Is this relevant? Are the other unmodified uses of emitSPUpdate() relevant?

979

Can we try to unify the Windows/non-Windows codepaths to some extent? Having two independent codepaths each trying to decide when probing is necessary seems likely to lead to bugs.

llvm/test/CodeGen/ARM/stackProbing_arm.ll
19

Going straight from the function entry to here, you've decremented the stack by a total of 6276 bytes; this can jump over a 4kb guard page.

21

From a security perspective, scattering pointers to the stack onto the stack is maybe not the best idea.

95

Again, this is too many bytes. (At least, ignoring the stores before the loop, which don't appear to be intentionally inserted checks.)

llvm/test/CodeGen/ARM/stackProbing_thumb.ll
12

This is a very fancy way of setting a register to zero.

Have you done any testing that the generated code actually works?

tnfchris added inline comments.Jul 26 2023, 10:27 AM
clang/lib/Driver/ToolChains/Clang.cpp
3460

1024 was experimentally determined by Arm and is part of the ABI for stack clash (which has not yet been published). It was determined by examining a large number of programs and looking at the function stack usages. 1024 covers 80-90% of programs such that we can minimize the number of probes required in the average cases.
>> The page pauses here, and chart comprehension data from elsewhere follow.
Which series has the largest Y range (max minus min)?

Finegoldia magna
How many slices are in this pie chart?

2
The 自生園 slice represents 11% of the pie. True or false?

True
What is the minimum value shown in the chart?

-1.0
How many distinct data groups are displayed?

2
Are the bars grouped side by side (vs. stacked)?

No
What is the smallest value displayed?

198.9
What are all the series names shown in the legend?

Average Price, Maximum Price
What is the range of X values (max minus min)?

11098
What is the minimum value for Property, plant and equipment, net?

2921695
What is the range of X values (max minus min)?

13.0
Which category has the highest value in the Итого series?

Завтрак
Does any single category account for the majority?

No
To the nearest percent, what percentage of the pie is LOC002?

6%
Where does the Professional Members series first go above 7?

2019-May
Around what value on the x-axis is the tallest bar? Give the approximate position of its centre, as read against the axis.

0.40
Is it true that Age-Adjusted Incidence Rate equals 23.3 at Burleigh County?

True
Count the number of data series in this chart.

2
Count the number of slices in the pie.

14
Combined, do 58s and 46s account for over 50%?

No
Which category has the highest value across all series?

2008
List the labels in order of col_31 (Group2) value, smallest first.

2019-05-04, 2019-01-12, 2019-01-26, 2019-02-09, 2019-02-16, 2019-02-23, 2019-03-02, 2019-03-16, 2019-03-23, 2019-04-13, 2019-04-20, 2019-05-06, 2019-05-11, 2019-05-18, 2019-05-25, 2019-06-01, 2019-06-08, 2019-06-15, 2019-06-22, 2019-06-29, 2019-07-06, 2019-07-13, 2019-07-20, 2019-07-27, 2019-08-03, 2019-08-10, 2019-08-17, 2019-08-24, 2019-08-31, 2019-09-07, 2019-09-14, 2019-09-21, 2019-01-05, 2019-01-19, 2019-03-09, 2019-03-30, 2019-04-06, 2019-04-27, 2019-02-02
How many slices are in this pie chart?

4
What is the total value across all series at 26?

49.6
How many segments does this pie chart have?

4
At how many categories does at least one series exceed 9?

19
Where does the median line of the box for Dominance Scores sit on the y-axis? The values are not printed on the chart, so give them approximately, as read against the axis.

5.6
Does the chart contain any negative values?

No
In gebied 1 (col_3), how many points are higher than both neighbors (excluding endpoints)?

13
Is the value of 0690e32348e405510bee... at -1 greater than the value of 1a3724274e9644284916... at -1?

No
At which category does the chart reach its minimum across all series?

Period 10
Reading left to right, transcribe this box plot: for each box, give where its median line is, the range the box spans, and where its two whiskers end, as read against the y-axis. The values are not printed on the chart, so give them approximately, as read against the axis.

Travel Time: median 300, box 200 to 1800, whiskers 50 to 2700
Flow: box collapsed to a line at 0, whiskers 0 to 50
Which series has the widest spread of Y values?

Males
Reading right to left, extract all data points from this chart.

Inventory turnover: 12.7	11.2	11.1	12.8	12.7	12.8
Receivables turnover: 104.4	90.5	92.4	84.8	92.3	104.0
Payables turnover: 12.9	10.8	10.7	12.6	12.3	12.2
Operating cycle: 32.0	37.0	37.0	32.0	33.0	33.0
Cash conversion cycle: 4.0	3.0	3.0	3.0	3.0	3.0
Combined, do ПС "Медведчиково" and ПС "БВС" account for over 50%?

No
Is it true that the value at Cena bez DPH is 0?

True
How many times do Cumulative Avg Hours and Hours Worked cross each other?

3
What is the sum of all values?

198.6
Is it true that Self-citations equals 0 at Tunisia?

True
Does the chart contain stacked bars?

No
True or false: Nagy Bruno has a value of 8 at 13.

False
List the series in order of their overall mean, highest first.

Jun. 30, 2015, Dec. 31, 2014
efriedma added inline comments.Jul 26 2023, 10:58 AM
clang/lib/Driver/ToolChains/Clang.cpp
3460

There are actually multiple numbers involved here, no? One is the spacing of probes, i.e. if allocating a large amount of stack, how many times you need to probe; this is basically the page size of the target. the other is how much unprobed space a function is allowed to allocate before calling another function. Referring to the the AArch64 patch, -mstack-probe-size is the former, the hardcoded "1024" is the latter.

tnfchris added inline comments.Jul 26 2023, 12:12 PM
clang/lib/Driver/ToolChains/Clang.cpp
3460

I hadn't looked at the patch in detail yet, I thought this was the probing offset. But you're right, what I thought of was StackClashCallerGuard, if stack-probe-size indeed the guard size itself, then yeah this would be wrong. It seems incorrect to allow it smaller than the page size.